Action item >> Below are lines of data; give the number of them that contain "Fixed", and only that.

Transcribed page contents
__________

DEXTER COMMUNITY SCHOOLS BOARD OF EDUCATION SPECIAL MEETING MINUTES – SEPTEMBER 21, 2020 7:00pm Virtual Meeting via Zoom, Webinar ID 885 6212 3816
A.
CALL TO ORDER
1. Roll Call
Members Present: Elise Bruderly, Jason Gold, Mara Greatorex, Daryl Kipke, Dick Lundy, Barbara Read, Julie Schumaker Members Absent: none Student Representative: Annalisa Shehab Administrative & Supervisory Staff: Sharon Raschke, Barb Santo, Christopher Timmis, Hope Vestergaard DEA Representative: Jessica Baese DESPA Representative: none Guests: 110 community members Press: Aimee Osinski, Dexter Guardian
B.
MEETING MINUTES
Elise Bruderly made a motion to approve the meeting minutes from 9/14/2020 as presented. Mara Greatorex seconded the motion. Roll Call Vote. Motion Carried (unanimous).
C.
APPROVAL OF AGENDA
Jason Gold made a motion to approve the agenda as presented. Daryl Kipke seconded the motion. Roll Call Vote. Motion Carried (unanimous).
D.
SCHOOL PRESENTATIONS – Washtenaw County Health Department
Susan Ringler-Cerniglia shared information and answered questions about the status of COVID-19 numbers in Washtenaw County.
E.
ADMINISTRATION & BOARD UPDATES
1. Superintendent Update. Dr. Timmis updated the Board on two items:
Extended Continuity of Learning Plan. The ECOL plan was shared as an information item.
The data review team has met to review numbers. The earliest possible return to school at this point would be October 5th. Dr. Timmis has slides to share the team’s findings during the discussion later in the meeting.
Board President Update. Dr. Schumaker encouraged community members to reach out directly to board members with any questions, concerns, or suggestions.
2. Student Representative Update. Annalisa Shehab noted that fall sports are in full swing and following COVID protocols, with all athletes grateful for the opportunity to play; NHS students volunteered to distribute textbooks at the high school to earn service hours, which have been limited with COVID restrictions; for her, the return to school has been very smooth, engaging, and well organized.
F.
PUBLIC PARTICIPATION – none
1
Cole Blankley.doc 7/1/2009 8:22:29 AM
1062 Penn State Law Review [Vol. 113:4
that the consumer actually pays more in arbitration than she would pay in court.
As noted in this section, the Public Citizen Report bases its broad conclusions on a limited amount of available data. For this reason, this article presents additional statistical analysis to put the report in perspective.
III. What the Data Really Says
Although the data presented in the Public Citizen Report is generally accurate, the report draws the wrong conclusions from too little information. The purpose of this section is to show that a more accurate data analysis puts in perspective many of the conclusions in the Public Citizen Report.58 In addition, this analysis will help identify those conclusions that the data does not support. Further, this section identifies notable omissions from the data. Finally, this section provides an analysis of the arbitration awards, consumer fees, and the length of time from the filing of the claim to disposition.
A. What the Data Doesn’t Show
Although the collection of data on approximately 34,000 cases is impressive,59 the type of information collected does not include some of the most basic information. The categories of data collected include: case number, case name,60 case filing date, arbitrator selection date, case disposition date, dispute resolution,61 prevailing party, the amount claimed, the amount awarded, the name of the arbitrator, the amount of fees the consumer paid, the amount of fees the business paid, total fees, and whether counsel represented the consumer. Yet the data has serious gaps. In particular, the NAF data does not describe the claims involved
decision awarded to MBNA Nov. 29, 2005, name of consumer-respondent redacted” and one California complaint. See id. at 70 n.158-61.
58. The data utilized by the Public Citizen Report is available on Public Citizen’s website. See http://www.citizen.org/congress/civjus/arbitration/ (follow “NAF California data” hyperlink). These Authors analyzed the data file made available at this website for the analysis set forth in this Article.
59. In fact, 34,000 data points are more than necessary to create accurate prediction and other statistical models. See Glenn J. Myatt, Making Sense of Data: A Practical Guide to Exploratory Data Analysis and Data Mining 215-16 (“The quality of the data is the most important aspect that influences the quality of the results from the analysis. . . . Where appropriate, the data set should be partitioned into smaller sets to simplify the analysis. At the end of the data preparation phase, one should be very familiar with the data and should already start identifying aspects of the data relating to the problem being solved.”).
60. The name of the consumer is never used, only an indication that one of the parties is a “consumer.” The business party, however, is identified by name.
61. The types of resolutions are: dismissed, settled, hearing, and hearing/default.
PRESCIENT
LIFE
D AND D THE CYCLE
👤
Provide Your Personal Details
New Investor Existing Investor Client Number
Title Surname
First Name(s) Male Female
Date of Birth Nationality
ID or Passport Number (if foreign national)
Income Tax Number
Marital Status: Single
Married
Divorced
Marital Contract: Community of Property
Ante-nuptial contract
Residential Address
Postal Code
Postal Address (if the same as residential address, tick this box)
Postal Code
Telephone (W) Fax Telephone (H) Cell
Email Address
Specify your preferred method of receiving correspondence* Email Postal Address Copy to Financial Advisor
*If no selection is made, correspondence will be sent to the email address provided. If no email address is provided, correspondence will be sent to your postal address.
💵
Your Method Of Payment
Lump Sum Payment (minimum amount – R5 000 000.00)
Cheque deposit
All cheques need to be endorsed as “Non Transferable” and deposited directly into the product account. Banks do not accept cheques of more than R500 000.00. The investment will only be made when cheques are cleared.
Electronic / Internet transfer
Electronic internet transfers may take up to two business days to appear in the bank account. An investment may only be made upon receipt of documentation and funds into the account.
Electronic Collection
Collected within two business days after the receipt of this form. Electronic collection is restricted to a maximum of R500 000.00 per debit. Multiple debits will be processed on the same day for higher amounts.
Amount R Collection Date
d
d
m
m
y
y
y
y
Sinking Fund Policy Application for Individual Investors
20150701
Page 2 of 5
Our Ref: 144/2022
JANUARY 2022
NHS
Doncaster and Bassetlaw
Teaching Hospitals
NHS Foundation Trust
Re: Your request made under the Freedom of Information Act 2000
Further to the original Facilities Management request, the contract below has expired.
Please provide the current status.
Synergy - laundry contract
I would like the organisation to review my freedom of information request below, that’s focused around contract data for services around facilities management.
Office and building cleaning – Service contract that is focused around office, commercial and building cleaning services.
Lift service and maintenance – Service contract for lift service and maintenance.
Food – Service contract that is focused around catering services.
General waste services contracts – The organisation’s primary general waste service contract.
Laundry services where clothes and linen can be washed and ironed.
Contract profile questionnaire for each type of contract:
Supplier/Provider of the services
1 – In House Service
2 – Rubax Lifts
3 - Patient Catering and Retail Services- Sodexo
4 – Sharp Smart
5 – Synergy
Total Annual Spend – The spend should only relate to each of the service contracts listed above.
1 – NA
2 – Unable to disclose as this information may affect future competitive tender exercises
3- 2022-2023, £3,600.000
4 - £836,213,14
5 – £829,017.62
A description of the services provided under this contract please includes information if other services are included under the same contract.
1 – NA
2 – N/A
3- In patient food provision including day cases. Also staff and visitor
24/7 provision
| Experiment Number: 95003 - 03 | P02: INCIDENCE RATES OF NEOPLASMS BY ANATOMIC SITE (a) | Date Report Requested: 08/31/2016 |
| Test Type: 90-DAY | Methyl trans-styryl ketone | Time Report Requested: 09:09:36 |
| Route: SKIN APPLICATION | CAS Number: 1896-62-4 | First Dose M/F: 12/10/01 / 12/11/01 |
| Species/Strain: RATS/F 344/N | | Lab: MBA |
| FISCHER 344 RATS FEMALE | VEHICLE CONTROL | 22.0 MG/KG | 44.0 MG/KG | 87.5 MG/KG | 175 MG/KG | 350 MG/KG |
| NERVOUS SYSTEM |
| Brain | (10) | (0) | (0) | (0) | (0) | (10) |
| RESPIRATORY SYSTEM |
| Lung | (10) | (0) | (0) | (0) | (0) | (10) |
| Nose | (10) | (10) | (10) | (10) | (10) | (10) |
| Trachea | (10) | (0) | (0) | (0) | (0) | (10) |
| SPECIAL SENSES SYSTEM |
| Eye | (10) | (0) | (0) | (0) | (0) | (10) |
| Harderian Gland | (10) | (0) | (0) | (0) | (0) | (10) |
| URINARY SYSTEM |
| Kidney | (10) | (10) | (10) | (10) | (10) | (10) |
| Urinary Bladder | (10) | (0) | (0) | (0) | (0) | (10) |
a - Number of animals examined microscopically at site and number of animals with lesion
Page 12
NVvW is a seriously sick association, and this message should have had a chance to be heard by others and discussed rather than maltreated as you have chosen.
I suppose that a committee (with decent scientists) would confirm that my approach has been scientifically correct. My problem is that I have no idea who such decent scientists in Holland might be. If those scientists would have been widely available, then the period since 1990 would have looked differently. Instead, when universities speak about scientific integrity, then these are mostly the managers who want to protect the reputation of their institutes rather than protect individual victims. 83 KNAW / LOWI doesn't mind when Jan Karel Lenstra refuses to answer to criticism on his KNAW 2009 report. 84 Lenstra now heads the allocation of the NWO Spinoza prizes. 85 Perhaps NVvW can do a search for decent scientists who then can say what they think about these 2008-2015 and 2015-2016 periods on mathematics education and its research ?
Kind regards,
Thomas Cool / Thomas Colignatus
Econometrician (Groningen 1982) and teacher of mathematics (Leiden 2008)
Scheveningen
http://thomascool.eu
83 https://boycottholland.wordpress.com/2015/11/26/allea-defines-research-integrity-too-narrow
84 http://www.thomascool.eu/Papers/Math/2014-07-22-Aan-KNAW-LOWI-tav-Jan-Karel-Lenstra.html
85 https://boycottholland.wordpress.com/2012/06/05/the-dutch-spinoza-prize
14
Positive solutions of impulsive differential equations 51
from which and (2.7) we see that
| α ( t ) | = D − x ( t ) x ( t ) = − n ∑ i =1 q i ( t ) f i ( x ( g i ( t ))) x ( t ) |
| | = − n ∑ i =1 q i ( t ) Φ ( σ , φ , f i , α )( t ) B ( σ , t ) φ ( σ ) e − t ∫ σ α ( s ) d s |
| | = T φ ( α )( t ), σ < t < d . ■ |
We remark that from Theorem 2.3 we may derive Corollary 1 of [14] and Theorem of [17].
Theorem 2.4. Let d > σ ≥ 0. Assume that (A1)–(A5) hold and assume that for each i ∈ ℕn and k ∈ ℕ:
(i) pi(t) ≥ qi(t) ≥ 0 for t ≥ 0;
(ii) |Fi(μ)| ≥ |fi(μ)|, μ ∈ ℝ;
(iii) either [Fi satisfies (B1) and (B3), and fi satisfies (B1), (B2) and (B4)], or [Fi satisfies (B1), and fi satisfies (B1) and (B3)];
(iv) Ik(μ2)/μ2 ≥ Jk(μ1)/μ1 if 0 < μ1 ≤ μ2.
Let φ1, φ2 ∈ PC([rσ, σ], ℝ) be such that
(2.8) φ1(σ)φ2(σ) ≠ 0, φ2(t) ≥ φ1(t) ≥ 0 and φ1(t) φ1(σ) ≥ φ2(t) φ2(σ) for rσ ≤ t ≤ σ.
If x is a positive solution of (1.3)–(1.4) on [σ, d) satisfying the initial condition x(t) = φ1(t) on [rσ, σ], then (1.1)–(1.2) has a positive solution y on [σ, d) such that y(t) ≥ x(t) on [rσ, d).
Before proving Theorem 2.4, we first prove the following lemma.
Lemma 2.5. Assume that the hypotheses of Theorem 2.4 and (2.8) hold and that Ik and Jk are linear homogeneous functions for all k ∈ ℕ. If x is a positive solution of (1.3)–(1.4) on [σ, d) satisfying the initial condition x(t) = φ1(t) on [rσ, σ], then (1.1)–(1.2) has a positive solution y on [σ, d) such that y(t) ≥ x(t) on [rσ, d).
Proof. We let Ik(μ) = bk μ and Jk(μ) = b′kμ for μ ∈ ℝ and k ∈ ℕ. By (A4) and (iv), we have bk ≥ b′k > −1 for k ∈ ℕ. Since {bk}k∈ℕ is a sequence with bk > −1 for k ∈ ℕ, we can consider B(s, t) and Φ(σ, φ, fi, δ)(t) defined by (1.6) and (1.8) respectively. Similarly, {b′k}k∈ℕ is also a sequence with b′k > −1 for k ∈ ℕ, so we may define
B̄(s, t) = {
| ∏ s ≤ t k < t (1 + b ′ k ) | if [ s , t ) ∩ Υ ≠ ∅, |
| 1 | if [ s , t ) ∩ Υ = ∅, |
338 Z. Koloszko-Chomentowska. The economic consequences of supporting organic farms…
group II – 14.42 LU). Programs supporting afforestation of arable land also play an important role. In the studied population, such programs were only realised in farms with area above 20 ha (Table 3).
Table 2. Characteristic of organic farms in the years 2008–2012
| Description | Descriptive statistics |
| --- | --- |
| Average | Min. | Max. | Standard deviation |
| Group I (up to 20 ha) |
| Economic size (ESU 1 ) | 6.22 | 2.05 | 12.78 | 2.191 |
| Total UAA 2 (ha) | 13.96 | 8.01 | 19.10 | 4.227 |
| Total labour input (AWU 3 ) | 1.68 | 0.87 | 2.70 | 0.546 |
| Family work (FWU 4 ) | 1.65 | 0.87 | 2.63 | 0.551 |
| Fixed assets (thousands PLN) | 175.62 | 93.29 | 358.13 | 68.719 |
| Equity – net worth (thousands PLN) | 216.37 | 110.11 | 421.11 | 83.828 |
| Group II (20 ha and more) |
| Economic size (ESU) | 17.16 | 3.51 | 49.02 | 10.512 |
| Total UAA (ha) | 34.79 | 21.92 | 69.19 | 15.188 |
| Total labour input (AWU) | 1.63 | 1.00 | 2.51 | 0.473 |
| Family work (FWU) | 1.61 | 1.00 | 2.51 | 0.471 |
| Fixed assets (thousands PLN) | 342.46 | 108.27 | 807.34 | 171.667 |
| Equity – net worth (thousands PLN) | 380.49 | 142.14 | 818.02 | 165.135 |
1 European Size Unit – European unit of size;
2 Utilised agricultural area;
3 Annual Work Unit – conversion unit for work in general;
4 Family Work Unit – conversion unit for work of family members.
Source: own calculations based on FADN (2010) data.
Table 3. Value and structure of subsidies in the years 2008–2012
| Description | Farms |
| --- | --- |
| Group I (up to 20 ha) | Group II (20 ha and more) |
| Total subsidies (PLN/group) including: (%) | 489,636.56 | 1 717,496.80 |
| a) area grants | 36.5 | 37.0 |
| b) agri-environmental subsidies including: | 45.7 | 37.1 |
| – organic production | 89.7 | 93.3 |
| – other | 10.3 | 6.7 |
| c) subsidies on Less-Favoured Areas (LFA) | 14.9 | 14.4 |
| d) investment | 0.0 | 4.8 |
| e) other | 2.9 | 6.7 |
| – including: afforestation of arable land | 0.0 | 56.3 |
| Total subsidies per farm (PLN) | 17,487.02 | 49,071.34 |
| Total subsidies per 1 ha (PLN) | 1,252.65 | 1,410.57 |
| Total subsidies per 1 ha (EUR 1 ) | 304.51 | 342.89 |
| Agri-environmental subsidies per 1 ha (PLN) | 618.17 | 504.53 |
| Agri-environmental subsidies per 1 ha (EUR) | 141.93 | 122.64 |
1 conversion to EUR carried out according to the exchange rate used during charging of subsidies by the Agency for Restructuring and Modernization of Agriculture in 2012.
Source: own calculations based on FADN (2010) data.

__________

Result >> 2